Women who participated got together on zoom and our discussions included grieving and how to bring this banner into conversations to underscore our need for change in how we approach conflict. Margaret suggested we send the banner to Yemen after sharing it locally. Maria Jose and Joan mentioned displaying the banner at the university or library. I hope we can meet with women at the Masjid here to talk about this work. Maybe the journey will be across the country to libraries and shared public spaces where conversations will challenge the notion about ‘protection.’ If anyone is willing to help in this regard please let me know.

We must create better systems of care for one another. We need each other and this banner came together despite the obstacles of time and space.

All of the feathers and squares were stitched and shared by mail or dropped and picked up in mail boxes during the height of the pandemic. All of us were experiencing isolation and our own worries and missing family and friends. Joan and Brenda have been the pillars behind the work – creating the backing, sewing as the pieces came in and offering their creative expertise. The thank you go out to all the participants – women from BC, Alberta, Manitoba, Ontario Yukon, USA, Newfoundland, the Maritimes, and Guatemala. Mothers sewed with daughters, old friends said yes to the project and friends that may not have stitched directly on the banner rallied for completion.

But I want to mention particularly that when Fatima and I talked about the Arabic calligraphy for the feathers, she immediately responded that it would be no problem at all and within 3 days the names of the 38 lives were in my mailbox ready for transfer to the cloth. The Muslim women’s study group shared their stories on zoom in our scheduled meetings and those connections of the heart continue to be the hidden treasures of this work. As are the squares themselves – many women used cloth that had special meaning – scraps of cloth from baby blankets, maternity dresses, mother’s and sister’s clothes – even a girl guide uniform. All of these surround the names — names that were given to babies held in a mothers arms – Ahmed, Mohammad, Ali Hussein, Youseef, Hussein …

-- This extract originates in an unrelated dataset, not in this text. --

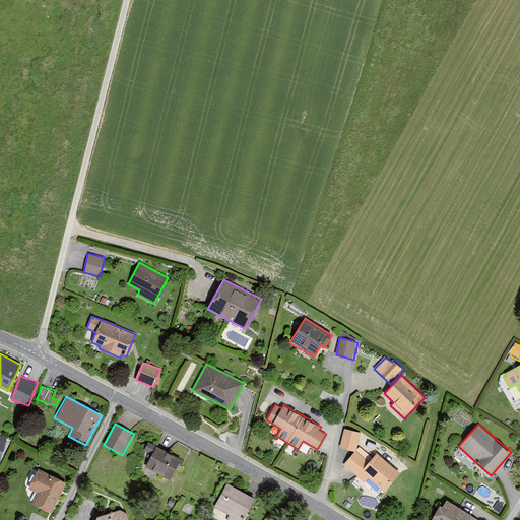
[(362,434),(344,429),(340,446),(355,451),(362,434)]
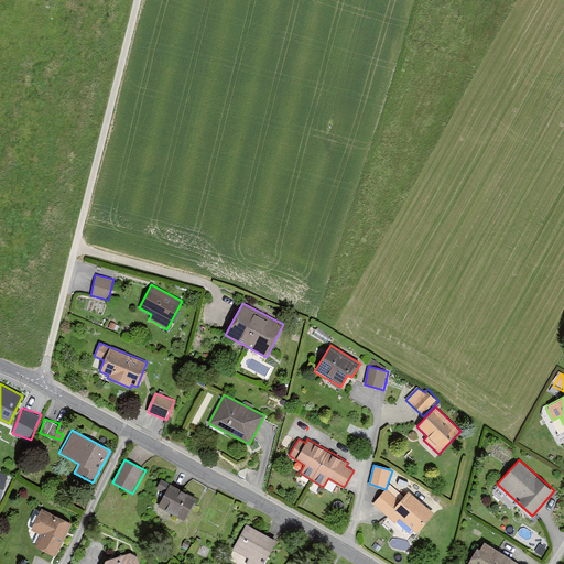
[(187,525),(199,502),(162,483),(158,491),(167,497),(160,510),(187,525)]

To remember all who have suffered and to remind those who live by the sword should heed the words of Toni Morrison that “Violence against violence- regardless of good and evil, right and wrong – is itself so foul that the sword of vengeance collapses in exhaustion or shame.” The death of these children is a shameful, grievable, shadow on all of us.

This project began in January 2021. In June flags were lowered and the call to find all unmarked Indigenous grave sites and to give children proper closure followed the discovery of the first 215 bodies of children in Kamloops. Members of the weekly reading group of MMIWG report have stitched many hearts with footprints that have been sewn on the covering that will hold the banner when it is not on display.

Let me leave you with this thought.
I believe we know something about repairing. This commemoration is a call for repairing harm that is done and even if we are unsure how to repair the harm, we do what we can where we can. Reparations and reconciliation is the repair work.

Recently, there was an online lecture given that is a preamble to a major conference for the 2023 Universities Studying Slavery conference, and in his brilliant lecture, Sir Hilary Beckles points out that the climate change discourse and the reparations discourse are two sides of the same coin. Both must push humanity to ‘its highest level of sophisticated performance’ as the essential fuel for change and the possibility of this systemic change – a change that has integrity cannot be achieved without reparations.

If we cannot repair the past we cannot prepare for the future.